◆ GIVEN REQUEST ◆
The records below must be output exactly, without pictures.

◆ ENTRIES SUPPLIED ◆

'''

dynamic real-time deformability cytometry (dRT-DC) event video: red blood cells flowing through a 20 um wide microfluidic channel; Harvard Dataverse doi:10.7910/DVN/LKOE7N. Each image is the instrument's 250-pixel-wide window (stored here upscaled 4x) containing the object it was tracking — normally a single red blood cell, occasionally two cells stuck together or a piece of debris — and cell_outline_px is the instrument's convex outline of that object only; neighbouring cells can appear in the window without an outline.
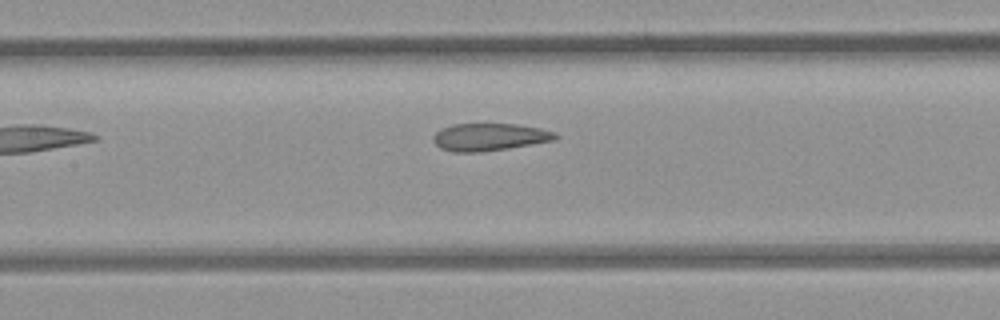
{"species": "common noctule bat (a hibernating species)", "species_latin": "Nyctalus noctula", "temperature_condition": "room temperature", "stored_images_in_passage": 6, "camera_frame_rate_fps": 3000, "um_per_image_px": 0.085, "animal": {"sex": "female", "body_mass_g": 21.9}, "frame": {"image": 1, "passage_image": 6, "time_ms": 1.667, "image_size_px": [1000, 320], "cell_outline_px": [[560, 136], [556, 140], [508, 148], [480, 152], [452, 152], [440, 148], [432, 140], [432, 136], [440, 128], [452, 124], [516, 124], [540, 128], [556, 132]], "centroid_in_image_um": [41.6, 11.64], "position_along_channel_um": 165.8, "area_um2": 19.71}}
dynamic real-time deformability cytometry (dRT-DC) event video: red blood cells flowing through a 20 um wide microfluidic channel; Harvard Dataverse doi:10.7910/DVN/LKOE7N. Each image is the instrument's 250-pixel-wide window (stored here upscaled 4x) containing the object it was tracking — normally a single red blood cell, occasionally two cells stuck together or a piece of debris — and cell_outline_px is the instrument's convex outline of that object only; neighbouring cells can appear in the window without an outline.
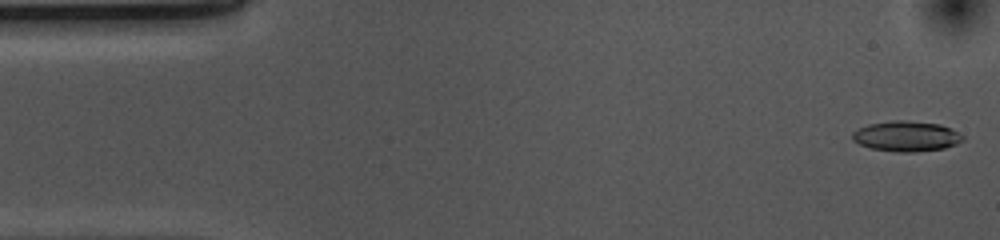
{"species": "common noctule bat (a hibernating species)", "species_latin": "Nyctalus noctula", "temperature_condition": "cold", "stored_images_in_passage": 52, "camera_frame_rate_fps": 3000, "um_per_image_px": 0.085, "animal": {"sex": "female", "body_mass_g": 10.0, "forearm_length_mm": 53.1}, "frame": {"image": 1, "passage_image": 1, "time_ms": 0.0, "image_size_px": [1000, 240], "cell_outline_px": [[964, 140], [956, 144], [944, 148], [912, 152], [900, 152], [872, 148], [860, 144], [852, 140], [852, 132], [868, 124], [896, 120], [904, 120], [940, 124], [952, 128], [964, 136]], "centroid_in_image_um": [77.07, 11.57], "position_along_channel_um": 7.9, "area_um2": 19.42}}
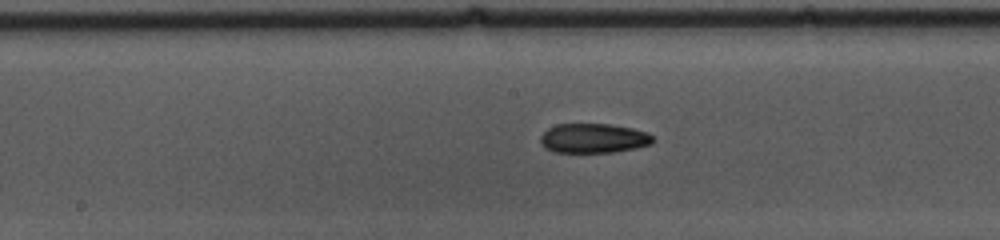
{"frame": {"image": 2, "passage_image": 25, "time_ms": 8.0, "image_size_px": [1000, 240], "cell_outline_px": [[656, 140], [652, 144], [636, 148], [612, 152], [552, 152], [544, 148], [540, 144], [540, 136], [548, 128], [556, 124], [612, 124], [632, 128], [648, 132]], "centroid_in_image_um": [50.45, 11.75], "position_along_channel_um": 197.8, "area_um2": 19.59}}
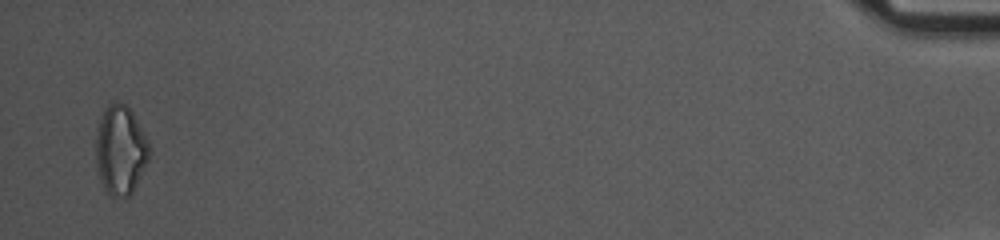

'''

◆ COMPLETED EXERCISE ◆
dynamic real-time deformability cytometry (dRT-DC) event video: red blood cells flowing through a 20 um wide microfluidic channel; Harvard Dataverse doi:10.7910/DVN/LKOE7N. Each image is the instrument's 250-pixel-wide window (stored here upscaled 4x) containing the object it was tracking — normally a single red blood cell, occasionally two cells stuck together or a piece of debris — and cell_outline_px is the instrument's convex outline of that object only; neighbouring cells can appear in the window without an outline.
{"species": "common noctule bat (a hibernating species)", "species_latin": "Nyctalus noctula", "temperature_condition": "room temperature", "stored_images_in_passage": 6, "camera_frame_rate_fps": 3000, "um_per_image_px": 0.085, "animal": {"sex": "female", "body_mass_g": 21.9}, "frame": {"image": 1, "passage_image": 6, "time_ms": 1.667, "image_size_px": [1000, 320], "cell_outline_px": [[560, 136], [556, 140], [508, 148], [480, 152], [452, 152], [440, 148], [432, 140], [432, 136], [440, 128], [452, 124], [516, 124], [540, 128], [556, 132]], "centroid_in_image_um": [41.6, 11.64], "position_along_channel_um": 165.8, "area_um2": 19.71}}
dynamic real-time deformability cytometry (dRT-DC) event video: red blood cells flowing through a 20 um wide microfluidic channel; Harvard Dataverse doi:10.7910/DVN/LKOE7N. Each image is the instrument's 250-pixel-wide window (stored here upscaled 4x) containing the object it was tracking — normally a single red blood cell, occasionally two cells stuck together or a piece of debris — and cell_outline_px is the instrument's convex outline of that object only; neighbouring cells can appear in the window without an outline.
{"species": "common noctule bat (a hibernating species)", "species_latin": "Nyctalus noctula", "temperature_condition": "cold", "stored_images_in_passage": 52, "camera_frame_rate_fps": 3000, "um_per_image_px": 0.085, "animal": {"sex": "female", "body_mass_g": 10.0, "forearm_length_mm": 53.1}, "frame": {"image": 1, "passage_image": 1, "time_ms": 0.0, "image_size_px": [1000, 240], "cell_outline_px": [[964, 140], [956, 144], [944, 148], [912, 152], [900, 152], [872, 148], [860, 144], [852, 140], [852, 132], [868, 124], [896, 120], [904, 120], [940, 124], [952, 128], [964, 136]], "centroid_in_image_um": [77.07, 11.57], "position_along_channel_um": 7.9, "area_um2": 19.42}}
{"frame": {"image": 2, "passage_image": 25, "time_ms": 8.0, "image_size_px": [1000, 240], "cell_outline_px": [[656, 140], [652, 144], [636, 148], [612, 152], [552, 152], [544, 148], [540, 144], [540, 136], [548, 128], [556, 124], [612, 124], [632, 128], [648, 132]], "centroid_in_image_um": [50.45, 11.75], "position_along_channel_um": 197.8, "area_um2": 19.59}}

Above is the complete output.